In laymen’s terms, if your grandchild’s parents have an open lawsuit in court then you can file to intervene in the case and seek visitation of your grandchild. The court will use the best interest of the child standard to determine if you should have visitation and how often the visitation is allowed.
Grandparents Visitation vs. Custody
When it comes to issues of grandparents’ rights, the courts of North Carolina have clearly distinguished custody from visitation. The basic law states that grandparents only have a right to intervene and seek visitation while the custody case is ongoing.
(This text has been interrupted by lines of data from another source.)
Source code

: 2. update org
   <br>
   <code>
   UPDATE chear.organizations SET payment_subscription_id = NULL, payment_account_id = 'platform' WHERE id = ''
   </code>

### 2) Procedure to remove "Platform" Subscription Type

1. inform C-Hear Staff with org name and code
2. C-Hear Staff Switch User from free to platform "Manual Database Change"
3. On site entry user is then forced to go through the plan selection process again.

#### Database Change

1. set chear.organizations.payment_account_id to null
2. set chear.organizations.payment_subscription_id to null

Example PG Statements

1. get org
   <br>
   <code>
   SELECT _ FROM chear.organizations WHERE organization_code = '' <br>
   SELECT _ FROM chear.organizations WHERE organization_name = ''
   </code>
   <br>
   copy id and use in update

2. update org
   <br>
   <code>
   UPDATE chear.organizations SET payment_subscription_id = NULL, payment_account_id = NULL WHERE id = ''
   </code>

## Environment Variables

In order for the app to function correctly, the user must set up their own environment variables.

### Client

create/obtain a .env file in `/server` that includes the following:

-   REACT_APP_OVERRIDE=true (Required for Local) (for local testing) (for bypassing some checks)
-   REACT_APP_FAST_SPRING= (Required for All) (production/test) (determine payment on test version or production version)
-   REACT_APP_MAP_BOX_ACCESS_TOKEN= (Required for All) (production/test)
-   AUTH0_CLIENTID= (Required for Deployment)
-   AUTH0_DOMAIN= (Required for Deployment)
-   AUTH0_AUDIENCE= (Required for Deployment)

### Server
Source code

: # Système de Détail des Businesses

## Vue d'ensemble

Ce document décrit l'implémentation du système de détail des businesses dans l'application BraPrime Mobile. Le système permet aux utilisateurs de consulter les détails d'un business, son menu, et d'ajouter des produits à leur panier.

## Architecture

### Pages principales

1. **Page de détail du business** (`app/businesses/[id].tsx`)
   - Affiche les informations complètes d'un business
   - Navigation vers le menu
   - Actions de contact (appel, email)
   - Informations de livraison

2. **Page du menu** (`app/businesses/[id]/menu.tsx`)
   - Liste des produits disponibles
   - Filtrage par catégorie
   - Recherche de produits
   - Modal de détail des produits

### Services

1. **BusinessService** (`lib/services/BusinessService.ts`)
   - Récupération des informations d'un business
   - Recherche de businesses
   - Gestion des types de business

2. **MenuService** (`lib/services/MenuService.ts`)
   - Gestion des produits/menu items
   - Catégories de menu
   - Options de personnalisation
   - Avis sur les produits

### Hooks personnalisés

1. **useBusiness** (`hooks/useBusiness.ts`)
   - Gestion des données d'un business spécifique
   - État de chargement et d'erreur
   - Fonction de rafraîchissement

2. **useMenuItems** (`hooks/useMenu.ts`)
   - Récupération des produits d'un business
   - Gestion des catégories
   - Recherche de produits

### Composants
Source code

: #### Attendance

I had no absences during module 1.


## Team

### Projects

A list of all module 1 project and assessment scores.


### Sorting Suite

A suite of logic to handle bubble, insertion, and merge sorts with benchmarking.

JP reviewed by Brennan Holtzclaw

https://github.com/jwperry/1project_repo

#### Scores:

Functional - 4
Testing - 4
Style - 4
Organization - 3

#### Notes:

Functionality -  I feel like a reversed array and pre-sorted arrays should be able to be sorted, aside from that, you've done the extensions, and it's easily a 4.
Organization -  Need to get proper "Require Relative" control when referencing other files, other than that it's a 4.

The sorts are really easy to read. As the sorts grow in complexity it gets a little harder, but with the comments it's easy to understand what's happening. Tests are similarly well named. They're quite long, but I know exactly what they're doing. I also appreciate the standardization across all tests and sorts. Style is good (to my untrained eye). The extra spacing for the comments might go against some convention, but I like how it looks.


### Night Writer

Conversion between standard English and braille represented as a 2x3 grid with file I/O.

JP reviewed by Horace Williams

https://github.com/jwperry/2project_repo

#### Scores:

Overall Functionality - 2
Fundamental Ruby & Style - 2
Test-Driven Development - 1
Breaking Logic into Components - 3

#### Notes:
Once parents have reached an agreement on custody, or when the court has already decided the custody, grandparents generally can no longer seek visitation.
If you’re a grandparent with only the best interests of your grandchildren in mind, it’s very important to contact us early so you can have an informed decision on what to do next in order to maintain your close relationship with your grandchildren even after their parents’ divorce.
It is much more difficult for grandparents to seek custody of a grandchild then it is for a grandparent to seek visitation. If there is not an open case, your only option is to seek custody. In order to survive a ruling on standing (the right to file a lawsuit), grandparents must show that the parents have abandoned the child or that their grandchild is being severely neglected. Basically, if DSS wouldn’t take your grandchild away from their parents, a judge isn’t going to award you custody.